Another Hiroshige print, Fudo Waterfall, shows a strong column of water pouring down to a small lake. The central cascading waterfall is printed in tones of dark to light blue, like a column of shining blue light. Just stepping into the water is a round, middle-aged man ready to cool off from the summer heat. Across the top hangs a row of lanterns, for night swimming. Scatterings of supporting players like fallen leaves add syncopation to the image. The composition is perfect, surprising us in its freshness, even now. The print beautifully contrasts the natural and the human.

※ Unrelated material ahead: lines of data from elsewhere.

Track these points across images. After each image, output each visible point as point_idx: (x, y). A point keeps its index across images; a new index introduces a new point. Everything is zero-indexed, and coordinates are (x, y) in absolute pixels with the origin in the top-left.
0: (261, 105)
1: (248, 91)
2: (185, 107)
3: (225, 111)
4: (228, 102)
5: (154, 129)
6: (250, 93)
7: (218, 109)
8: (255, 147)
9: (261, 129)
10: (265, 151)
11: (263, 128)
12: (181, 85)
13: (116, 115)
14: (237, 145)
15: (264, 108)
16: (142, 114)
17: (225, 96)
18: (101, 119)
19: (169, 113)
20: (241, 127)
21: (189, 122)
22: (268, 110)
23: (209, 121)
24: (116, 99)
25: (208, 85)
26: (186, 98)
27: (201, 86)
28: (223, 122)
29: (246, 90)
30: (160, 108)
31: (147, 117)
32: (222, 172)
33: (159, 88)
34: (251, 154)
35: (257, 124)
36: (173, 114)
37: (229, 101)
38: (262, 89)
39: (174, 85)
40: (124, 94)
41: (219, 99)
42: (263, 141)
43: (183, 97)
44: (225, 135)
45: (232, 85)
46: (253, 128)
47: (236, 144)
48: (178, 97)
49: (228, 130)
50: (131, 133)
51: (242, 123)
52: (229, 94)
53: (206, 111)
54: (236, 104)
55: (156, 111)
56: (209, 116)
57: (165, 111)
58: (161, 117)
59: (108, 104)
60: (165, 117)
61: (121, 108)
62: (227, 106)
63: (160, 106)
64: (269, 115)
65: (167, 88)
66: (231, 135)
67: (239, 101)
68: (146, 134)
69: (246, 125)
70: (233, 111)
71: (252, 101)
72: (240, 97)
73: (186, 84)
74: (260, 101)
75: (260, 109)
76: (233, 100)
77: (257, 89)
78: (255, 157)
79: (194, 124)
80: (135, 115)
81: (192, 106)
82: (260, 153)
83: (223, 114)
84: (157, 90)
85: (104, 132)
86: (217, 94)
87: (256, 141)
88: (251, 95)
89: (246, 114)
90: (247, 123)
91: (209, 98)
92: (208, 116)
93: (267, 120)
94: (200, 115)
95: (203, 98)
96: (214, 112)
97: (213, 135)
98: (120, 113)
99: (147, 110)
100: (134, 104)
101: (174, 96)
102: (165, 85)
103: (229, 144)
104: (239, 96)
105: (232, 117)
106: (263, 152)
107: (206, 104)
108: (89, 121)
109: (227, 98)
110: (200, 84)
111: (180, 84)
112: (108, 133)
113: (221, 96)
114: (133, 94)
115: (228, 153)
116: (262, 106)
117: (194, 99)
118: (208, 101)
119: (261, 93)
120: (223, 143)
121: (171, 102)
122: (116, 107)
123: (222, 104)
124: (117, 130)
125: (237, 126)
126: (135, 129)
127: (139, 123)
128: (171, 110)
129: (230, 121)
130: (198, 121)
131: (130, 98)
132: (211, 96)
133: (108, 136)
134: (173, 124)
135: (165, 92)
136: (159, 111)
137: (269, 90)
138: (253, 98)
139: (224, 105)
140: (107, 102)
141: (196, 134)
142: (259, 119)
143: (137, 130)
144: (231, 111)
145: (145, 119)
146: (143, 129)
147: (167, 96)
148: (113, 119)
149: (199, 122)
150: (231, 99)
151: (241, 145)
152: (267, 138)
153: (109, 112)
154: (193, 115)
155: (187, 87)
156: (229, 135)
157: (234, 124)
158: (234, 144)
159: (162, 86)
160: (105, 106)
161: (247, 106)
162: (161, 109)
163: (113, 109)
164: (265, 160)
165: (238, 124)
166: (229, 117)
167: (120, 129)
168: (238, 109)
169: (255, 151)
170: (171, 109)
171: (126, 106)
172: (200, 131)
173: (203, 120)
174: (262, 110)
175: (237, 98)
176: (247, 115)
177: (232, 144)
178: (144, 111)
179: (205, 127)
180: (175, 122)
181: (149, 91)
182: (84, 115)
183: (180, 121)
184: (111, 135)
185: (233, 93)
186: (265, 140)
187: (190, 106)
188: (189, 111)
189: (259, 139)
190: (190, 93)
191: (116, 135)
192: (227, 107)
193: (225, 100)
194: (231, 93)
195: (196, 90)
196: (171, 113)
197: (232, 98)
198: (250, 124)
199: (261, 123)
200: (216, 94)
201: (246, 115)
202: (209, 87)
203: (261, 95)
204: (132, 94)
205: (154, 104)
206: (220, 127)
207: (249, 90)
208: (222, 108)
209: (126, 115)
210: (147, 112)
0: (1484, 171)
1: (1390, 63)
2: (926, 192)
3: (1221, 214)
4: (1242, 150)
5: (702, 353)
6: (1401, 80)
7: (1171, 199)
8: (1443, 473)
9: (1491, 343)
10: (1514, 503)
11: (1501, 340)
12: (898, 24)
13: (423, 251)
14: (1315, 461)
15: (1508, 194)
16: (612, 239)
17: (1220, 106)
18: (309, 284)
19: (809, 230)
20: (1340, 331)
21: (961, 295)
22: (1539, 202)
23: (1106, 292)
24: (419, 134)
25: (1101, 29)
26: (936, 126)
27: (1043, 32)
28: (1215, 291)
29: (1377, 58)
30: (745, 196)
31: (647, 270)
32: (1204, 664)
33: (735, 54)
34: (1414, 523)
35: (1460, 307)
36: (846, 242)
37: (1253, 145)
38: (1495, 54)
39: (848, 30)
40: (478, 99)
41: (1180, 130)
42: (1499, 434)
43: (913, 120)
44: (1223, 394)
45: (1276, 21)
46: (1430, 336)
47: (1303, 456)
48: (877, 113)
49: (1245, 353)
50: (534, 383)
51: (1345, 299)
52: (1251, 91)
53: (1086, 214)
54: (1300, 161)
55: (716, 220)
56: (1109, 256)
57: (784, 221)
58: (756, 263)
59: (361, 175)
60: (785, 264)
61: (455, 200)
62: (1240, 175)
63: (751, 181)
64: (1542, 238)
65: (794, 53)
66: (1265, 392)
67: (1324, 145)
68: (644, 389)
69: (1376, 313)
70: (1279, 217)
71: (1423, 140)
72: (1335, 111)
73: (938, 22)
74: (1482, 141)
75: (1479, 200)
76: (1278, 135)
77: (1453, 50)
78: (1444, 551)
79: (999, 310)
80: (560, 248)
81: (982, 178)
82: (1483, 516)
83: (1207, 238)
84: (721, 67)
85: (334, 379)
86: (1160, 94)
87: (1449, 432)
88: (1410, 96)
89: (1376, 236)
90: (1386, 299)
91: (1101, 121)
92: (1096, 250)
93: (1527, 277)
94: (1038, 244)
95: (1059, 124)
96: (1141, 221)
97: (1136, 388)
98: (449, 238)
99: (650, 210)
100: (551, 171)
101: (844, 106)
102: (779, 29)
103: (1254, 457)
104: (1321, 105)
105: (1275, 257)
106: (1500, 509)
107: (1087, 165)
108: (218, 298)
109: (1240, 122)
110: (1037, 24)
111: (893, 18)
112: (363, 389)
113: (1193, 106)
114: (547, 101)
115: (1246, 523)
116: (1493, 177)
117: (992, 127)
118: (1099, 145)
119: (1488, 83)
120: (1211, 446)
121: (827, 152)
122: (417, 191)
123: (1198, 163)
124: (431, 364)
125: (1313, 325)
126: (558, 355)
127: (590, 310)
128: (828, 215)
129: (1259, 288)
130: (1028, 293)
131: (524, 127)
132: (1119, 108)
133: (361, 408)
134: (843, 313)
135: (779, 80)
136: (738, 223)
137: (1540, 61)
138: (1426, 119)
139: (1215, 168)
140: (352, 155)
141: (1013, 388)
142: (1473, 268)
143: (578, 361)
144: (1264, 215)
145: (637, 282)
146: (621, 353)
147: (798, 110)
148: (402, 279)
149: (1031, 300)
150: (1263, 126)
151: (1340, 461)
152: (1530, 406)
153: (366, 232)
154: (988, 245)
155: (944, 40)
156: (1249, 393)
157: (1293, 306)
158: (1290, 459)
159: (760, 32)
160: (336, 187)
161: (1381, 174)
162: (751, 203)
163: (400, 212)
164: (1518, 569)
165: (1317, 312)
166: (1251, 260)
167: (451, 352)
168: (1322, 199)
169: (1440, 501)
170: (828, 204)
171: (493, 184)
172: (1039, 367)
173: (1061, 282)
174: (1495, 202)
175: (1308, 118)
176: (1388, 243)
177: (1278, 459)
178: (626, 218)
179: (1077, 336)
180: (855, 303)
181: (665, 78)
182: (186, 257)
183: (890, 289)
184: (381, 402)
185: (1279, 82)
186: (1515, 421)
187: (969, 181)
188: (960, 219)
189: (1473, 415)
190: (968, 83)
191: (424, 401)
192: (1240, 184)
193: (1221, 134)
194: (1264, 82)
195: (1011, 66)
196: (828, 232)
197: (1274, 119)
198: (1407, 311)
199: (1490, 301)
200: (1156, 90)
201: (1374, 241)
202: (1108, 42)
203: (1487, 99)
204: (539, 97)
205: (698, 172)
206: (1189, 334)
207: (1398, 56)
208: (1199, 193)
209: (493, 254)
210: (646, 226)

Lady with a Parasol, the excellent postcard piece of the exhibition by Hiroshige, presents an elegant woman, covered in layers of beautiful clothing, her face shown in a few lines, her hair a large detailed and ornate construction. She holds a closed umbrella, and steps as lightly as snowfall over a snow-covered landscape. Over her head, branches, full of snow, float before a white star- and snow-filled sky. The graduations of dark to light blue water behind her are balanced by the dark to light gray in the evening sky. Up close we can see the tiny details of color and lines; stepping back they all blend into patterns of attractive abstract forms, in an unsuspected and pleasing way, like unfamiliar music striking an immediate chord of appreciation in the listener.
Numerous
other prints call out for our attention. One of them is Kumisada's
Actors from Konjiyakuji
Tegashiwa. As in
Elizabethan theatre, men played all the parts, and Japanese actors
had tremendous followings. Their images, as characters in the plays,
were published in editions of thousands soon after a production
started. They sold out like the posters of a movie star. In the
print, we see the grimacing actor holding a sword with a muscled arm,
while another character behind him hovers in a small circle like a
bubble in a cartoon strip. Intricate flowers unfold in his robes with
a great freedom of line and color. The print is in blue, black, red,
white, blue, and ochre. I had to hang back to count the actual
number, not believing that this full image was made up of only these
few colors, like rich music made from the combination of only a few
chords.
Another print by Kunisada, Bijin, shows a beautiful woman, with magnificent clothes and sculptured hair, right out of Japanese Vogue from the mid-1800s. With her delicate face and robes with multiple butterflies and flowers, this is a perfect example of the high fashion of the times. But as we explore the picture, suddenly there appears a cloth-covered baby in her right arm, and then almost as quickly we notice a cat climbing her left leg. All these surprising elements in the picture work to perfection through the artist's inventive drawing and unfolding layers of multiple patterns.
These prints, made in a different time and in a different culture, are as vibrant today to our modern eyes as they were when first created. It's surprising and remarkable to find that we have them here in the Quad Cities, gathered into the permanent collection at the Figge. Through September 30, we can view these handsome prints and see what all the fuss was about.